When the divide was crossed they found two canoes by the bank of a small creek, down which they drifted with the swift current. Then there was a chain of lakes, veiled in mist and rain, and after making a portage they reached a wider stream. They followed it down through tangled woods and when they camped late one evening, Agatha sat silent by the fire, trying to retrace their journey and speculating about what lay ahead. For the most part, her memory was blurred, and hazy pictures floated through her mind of lonely camps among the boulders and small pine-trunks, of breathless men dragging the canoes up angry rapids, and carrying heavy loads across slippery rocks. Their track across the wilderness was marked by little heaps of ashes and white chips scattered about fallen trees.

But some of the memories were sharp; there was the evening she found Thirlwell carrying her belongings a double stage in order that she might have all she needed when they camped. He panted as he leaned against a tree and his face and hair were wet; she felt moved but angry that he had exhausted himself for her. She did not want him to think she knew what her comfort cost and was willing to let him buy it at such a price.

She remembered that she had begun to speculate rather often about what he thought.

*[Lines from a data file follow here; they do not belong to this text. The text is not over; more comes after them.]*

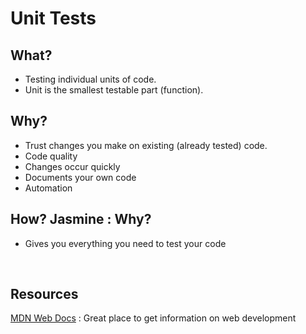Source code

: # **Unit Tests**

## What?
  * Testing individual units of code.
  * Unit is the smallest testable part (function).

## Why?
  * Trust changes you make on existing (already tested) code.
  * Code quality
  * Changes occur quickly
  * Documents your own code
  * Automation

## How? Jasmine : Why?
  * Gives you everything you need to test your code

&nbsp;

## **Resources**

[MDN Web Docs](https://developer.mozilla.org/en-US/docs/Web/API/Document) : Great place to get
information on web development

Then there was the morning they saw a half-covered rock a few yards off in the foam of a furious rapid. She had tried to brace herself for the shock, expecting next moment to be thrown into the water, but Thirlwell with a sweep of the paddle ran the canoe past. So far, he had never failed in an emergency, and she felt that she could not have chosen a better guide and companion. He was resourceful and overcame difficulties; he seemed to know when she would sooner be quiet and when she liked to talk. They had talked much beside the camp-fires, and although he was not clever, she remembered what he said.

But she had something else to think about that gave her a sense of loss and a poignant melancholy. Indeed, she had forced her mind to dwell upon the other matters in order to find relief, and she was glad when Thirlwell broke the silence.

”We ought to make the Shadow by to-morrow noon, and the mine in the evening.”

”I think we go down the Grand Rapid before we reach the mine?”